An exact copy is required of the lines from the one with "For every layout" through the last line of the material below, and of nothing else.

Top of AVAILABLE RECORDS

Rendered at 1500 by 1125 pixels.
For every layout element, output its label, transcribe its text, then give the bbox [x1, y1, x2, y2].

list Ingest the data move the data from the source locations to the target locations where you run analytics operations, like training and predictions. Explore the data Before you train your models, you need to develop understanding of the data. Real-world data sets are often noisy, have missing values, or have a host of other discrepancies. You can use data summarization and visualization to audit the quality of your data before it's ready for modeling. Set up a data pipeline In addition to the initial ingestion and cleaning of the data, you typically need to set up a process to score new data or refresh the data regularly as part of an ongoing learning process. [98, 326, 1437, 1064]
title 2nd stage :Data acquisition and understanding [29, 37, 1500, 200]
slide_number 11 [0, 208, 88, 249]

Bottom of AVAILABLE RECORDS

# RESPONSE
For every layout element, output its label, transcribe its text, then give the bbox [x1, y1, x2, y2].

list Ingest the data move the data from the source locations to the target locations where you run analytics operations, like training and predictions. Explore the data Before you train your models, you need to develop understanding of the data. Real-world data sets are often noisy, have missing values, or have a host of other discrepancies. You can use data summarization and visualization to audit the quality of your data before it's ready for modeling. Set up a data pipeline In addition to the initial ingestion and cleaning of the data, you typically need to set up a process to score new data or refresh the data regularly as part of an ongoing learning process. [98, 326, 1437, 1064]
title 2nd stage :Data acquisition and understanding [29, 37, 1500, 200]
slide_number 11 [0, 208, 88, 249]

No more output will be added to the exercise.